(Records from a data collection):

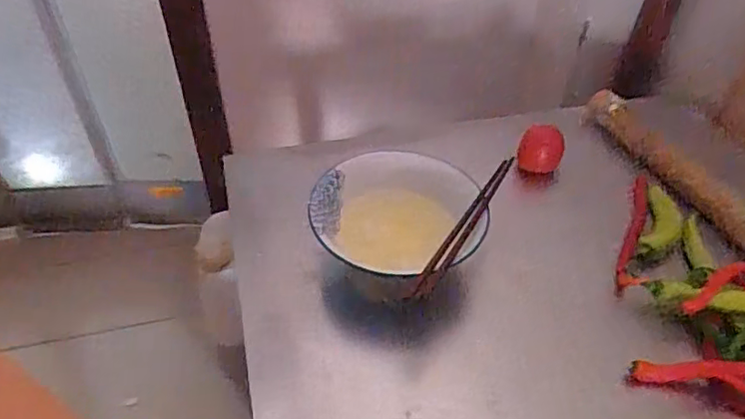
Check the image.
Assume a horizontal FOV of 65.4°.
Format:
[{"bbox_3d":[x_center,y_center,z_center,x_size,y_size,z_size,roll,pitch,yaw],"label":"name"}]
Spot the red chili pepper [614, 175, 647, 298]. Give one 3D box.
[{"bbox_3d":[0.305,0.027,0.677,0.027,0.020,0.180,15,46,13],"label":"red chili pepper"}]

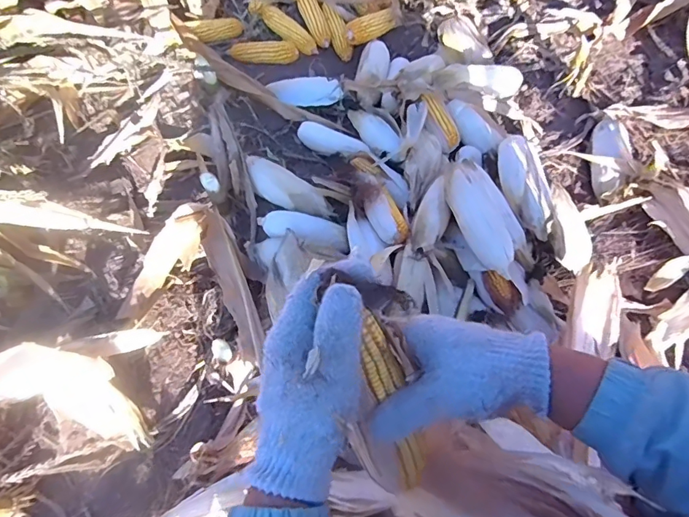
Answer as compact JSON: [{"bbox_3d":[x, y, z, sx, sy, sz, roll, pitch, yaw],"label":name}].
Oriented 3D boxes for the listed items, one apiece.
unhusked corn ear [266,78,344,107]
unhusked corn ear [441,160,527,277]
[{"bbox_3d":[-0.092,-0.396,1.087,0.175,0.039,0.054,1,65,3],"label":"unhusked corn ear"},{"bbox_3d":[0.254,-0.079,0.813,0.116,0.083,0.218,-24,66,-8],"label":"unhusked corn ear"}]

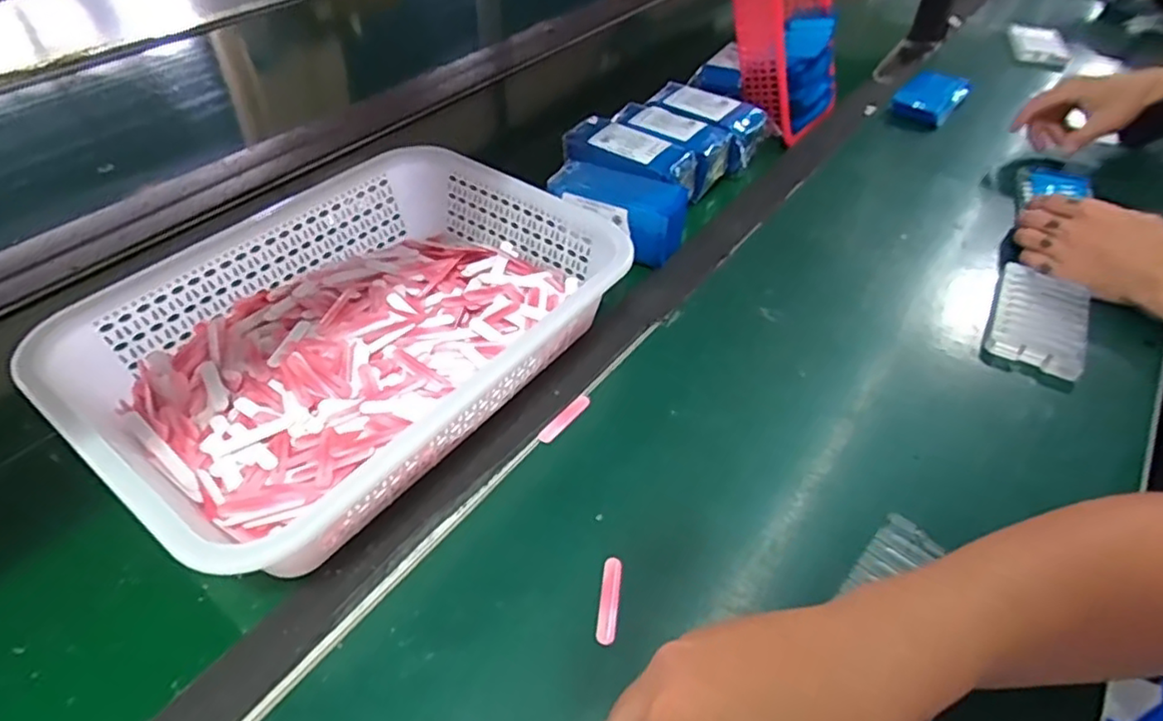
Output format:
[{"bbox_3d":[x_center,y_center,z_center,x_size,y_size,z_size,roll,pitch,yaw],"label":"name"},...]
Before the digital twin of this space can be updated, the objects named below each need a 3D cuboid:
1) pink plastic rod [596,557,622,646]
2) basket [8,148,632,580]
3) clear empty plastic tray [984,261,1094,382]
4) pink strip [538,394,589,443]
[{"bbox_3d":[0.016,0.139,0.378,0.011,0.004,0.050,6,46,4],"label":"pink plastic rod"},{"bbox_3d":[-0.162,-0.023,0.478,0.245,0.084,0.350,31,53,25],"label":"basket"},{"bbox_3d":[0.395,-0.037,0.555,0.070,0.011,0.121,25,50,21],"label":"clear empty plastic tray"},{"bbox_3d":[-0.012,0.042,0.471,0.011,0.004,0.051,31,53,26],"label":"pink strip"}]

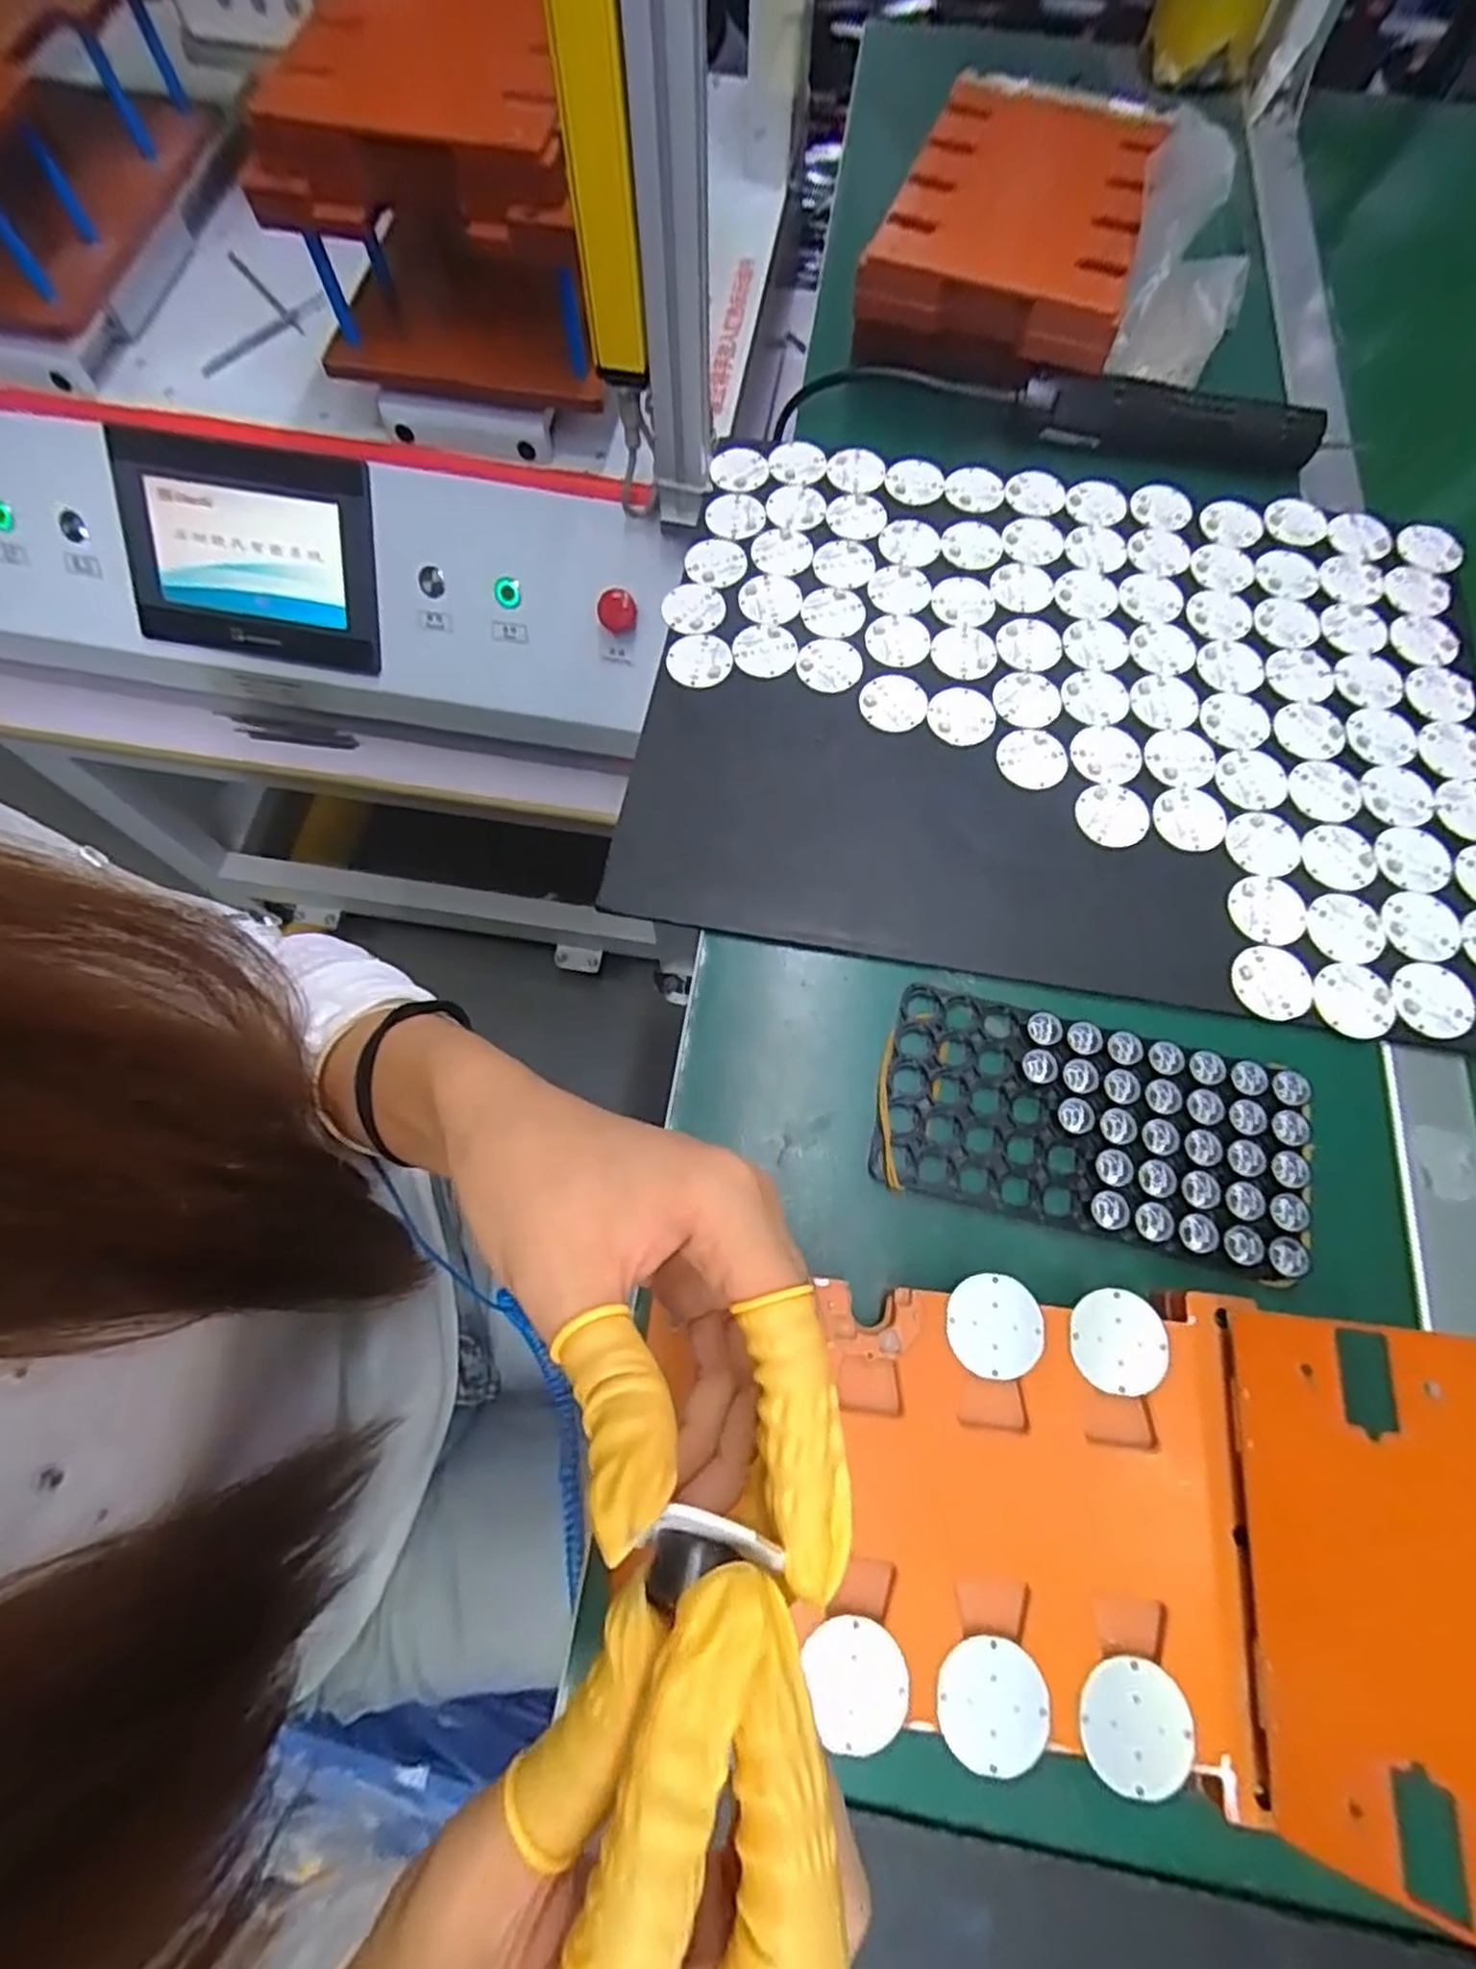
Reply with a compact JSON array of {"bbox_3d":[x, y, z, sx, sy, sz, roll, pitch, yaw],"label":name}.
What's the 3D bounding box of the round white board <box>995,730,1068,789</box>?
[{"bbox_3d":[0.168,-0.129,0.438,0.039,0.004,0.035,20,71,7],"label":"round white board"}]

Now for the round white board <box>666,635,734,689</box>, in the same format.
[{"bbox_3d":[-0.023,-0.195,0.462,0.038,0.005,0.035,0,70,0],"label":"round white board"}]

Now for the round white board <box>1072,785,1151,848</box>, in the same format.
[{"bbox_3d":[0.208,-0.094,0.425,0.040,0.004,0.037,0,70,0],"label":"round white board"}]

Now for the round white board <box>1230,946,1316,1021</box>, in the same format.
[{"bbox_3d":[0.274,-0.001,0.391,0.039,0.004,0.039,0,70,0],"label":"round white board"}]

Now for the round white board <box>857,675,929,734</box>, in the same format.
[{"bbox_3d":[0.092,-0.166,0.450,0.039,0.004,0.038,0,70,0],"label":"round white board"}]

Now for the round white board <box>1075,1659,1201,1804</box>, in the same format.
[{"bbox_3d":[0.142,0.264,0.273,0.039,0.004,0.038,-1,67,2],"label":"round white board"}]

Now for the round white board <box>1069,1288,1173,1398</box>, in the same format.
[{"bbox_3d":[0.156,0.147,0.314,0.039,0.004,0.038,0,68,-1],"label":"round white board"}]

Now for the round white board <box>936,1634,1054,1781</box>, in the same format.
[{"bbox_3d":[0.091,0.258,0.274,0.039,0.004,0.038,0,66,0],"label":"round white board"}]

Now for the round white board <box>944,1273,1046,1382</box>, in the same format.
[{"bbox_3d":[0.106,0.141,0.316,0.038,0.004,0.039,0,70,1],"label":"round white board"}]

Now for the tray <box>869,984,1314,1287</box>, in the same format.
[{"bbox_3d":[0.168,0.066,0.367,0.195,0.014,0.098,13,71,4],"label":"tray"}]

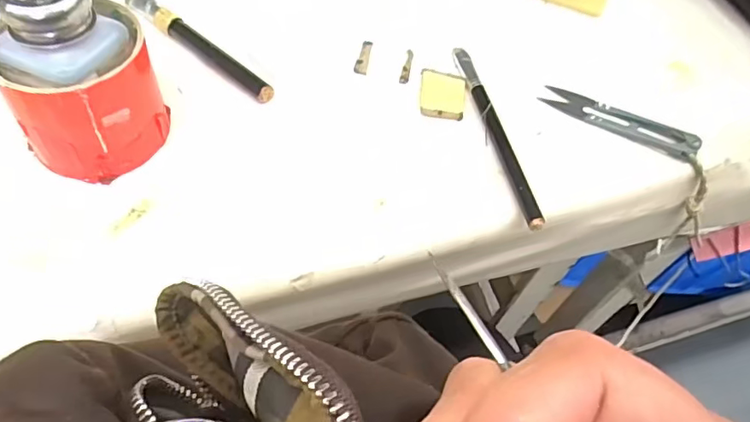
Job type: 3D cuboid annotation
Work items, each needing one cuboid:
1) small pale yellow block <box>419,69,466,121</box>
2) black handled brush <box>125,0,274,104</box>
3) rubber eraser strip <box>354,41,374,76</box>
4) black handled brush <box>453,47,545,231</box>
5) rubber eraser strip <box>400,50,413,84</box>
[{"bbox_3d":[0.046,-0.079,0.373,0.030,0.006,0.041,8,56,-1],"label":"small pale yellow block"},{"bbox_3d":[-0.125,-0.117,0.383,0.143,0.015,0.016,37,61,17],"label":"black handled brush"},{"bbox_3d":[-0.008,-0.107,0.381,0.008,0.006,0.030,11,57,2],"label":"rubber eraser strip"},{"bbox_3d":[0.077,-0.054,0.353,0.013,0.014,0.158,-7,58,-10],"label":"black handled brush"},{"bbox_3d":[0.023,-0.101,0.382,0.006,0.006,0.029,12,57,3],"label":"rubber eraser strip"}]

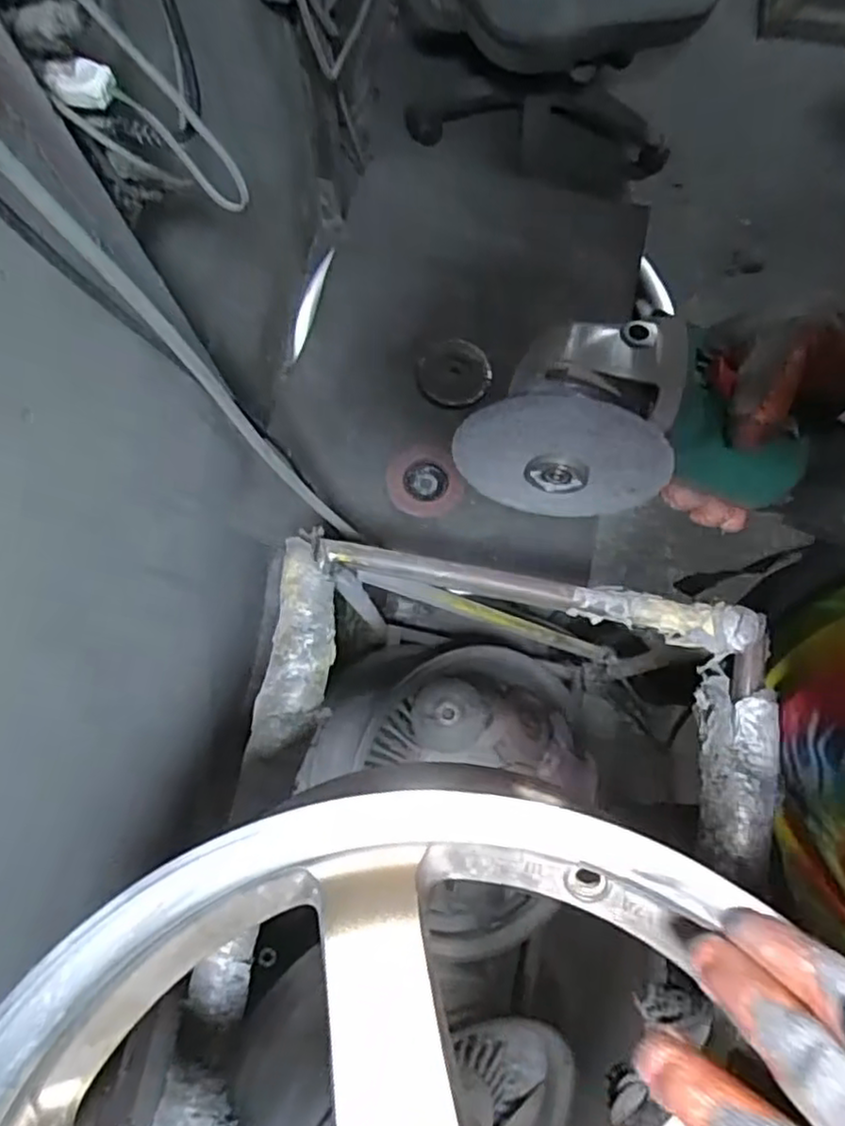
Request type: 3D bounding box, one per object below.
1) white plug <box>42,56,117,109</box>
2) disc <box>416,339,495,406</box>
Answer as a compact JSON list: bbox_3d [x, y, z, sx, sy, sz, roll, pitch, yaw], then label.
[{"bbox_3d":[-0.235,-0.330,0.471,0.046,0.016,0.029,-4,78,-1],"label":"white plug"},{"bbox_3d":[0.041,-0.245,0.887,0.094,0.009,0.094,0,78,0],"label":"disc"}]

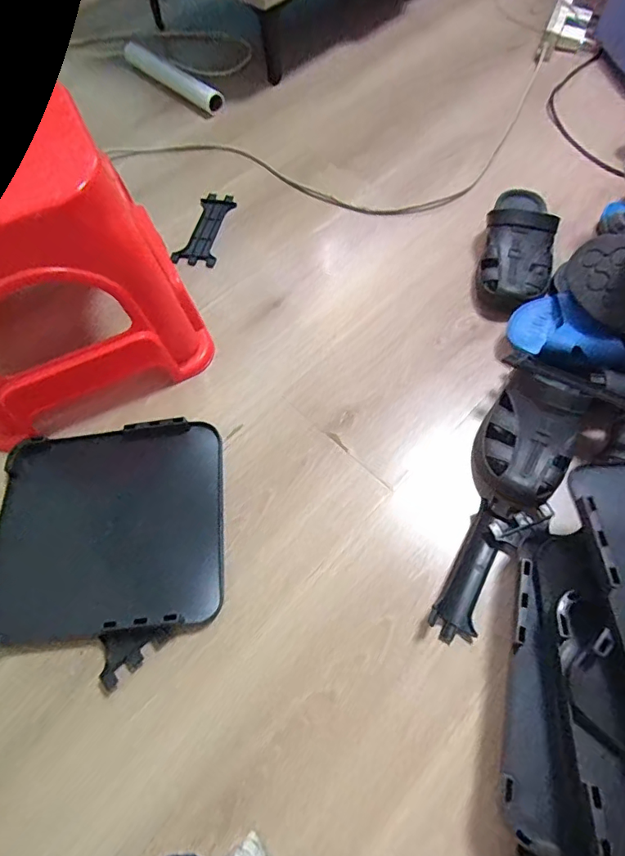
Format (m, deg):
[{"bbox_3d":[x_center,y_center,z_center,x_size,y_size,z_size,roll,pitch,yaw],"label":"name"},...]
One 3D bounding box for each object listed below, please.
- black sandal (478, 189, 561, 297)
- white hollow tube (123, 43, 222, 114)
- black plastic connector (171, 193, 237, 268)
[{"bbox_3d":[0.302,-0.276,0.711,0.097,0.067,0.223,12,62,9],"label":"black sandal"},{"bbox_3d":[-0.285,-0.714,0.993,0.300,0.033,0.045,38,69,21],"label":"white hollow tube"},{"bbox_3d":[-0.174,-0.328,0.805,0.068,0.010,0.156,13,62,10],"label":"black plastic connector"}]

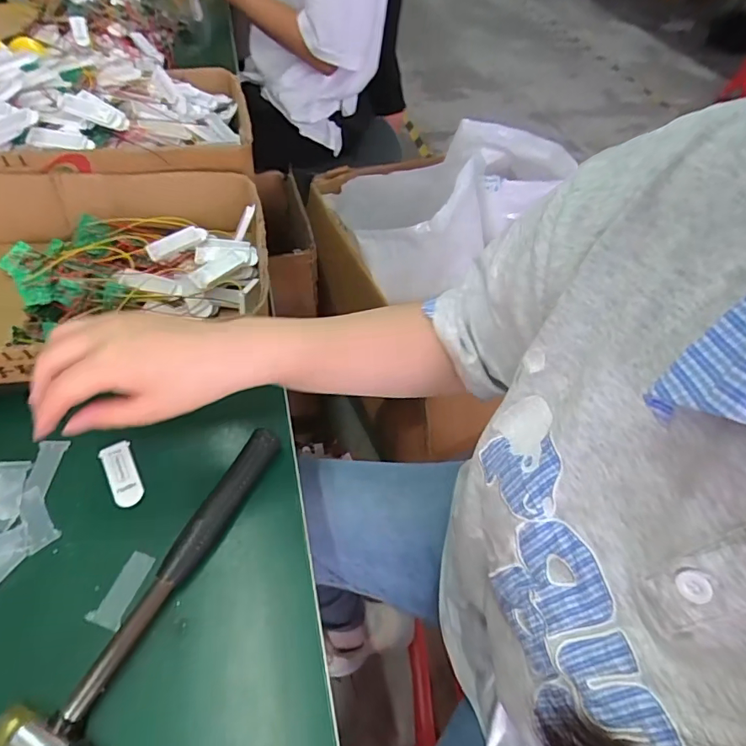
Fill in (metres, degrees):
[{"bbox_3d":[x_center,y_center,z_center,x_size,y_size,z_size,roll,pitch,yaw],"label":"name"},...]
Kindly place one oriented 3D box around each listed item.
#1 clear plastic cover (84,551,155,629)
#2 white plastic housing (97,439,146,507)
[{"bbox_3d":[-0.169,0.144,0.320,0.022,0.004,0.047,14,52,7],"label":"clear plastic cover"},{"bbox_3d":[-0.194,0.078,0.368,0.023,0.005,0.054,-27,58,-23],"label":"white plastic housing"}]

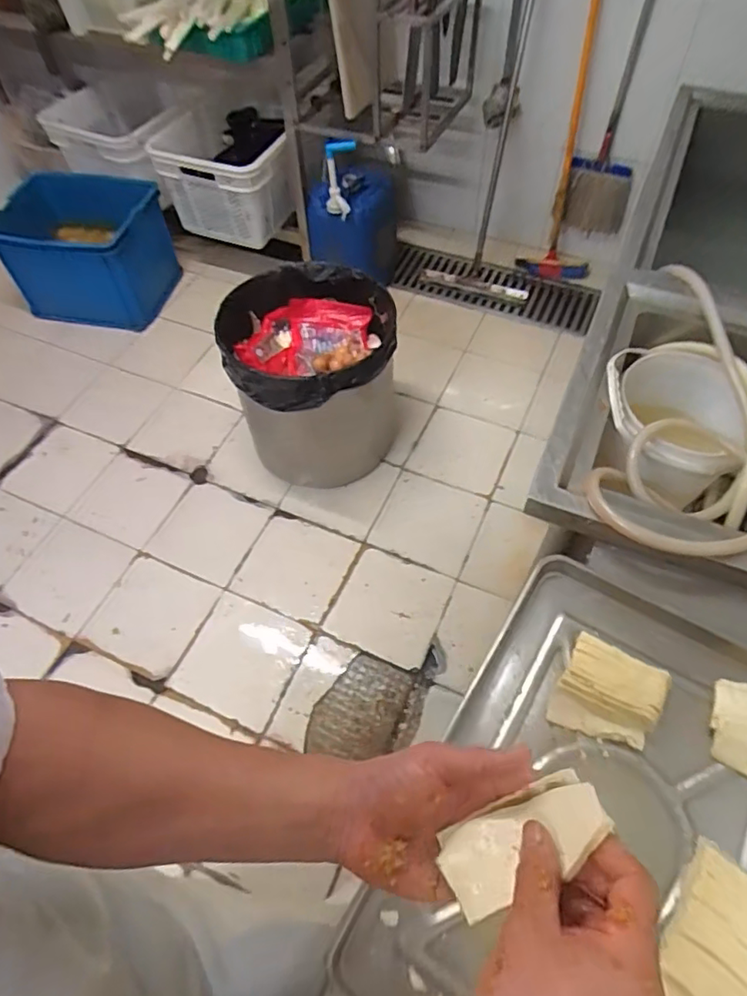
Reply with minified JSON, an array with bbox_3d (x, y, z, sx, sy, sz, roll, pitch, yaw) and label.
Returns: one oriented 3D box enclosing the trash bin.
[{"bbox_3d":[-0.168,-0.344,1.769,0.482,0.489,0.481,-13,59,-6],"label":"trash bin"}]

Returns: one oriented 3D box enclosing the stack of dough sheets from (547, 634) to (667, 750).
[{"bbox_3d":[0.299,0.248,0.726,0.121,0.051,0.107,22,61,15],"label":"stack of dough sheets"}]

(What is needed):
Every line holding the string "array" should be copied here, so please find those lines in the data.

(The completed task):
Reply with a compact JSON array of {"bbox_3d":[x, y, z, sx, sy, sz, roll, pitch, yaw],"label":name}.
Reply with minified JSON, an array with bbox_3d (x, y, z, sx, sy, sz, roll, pitch, yaw) and label.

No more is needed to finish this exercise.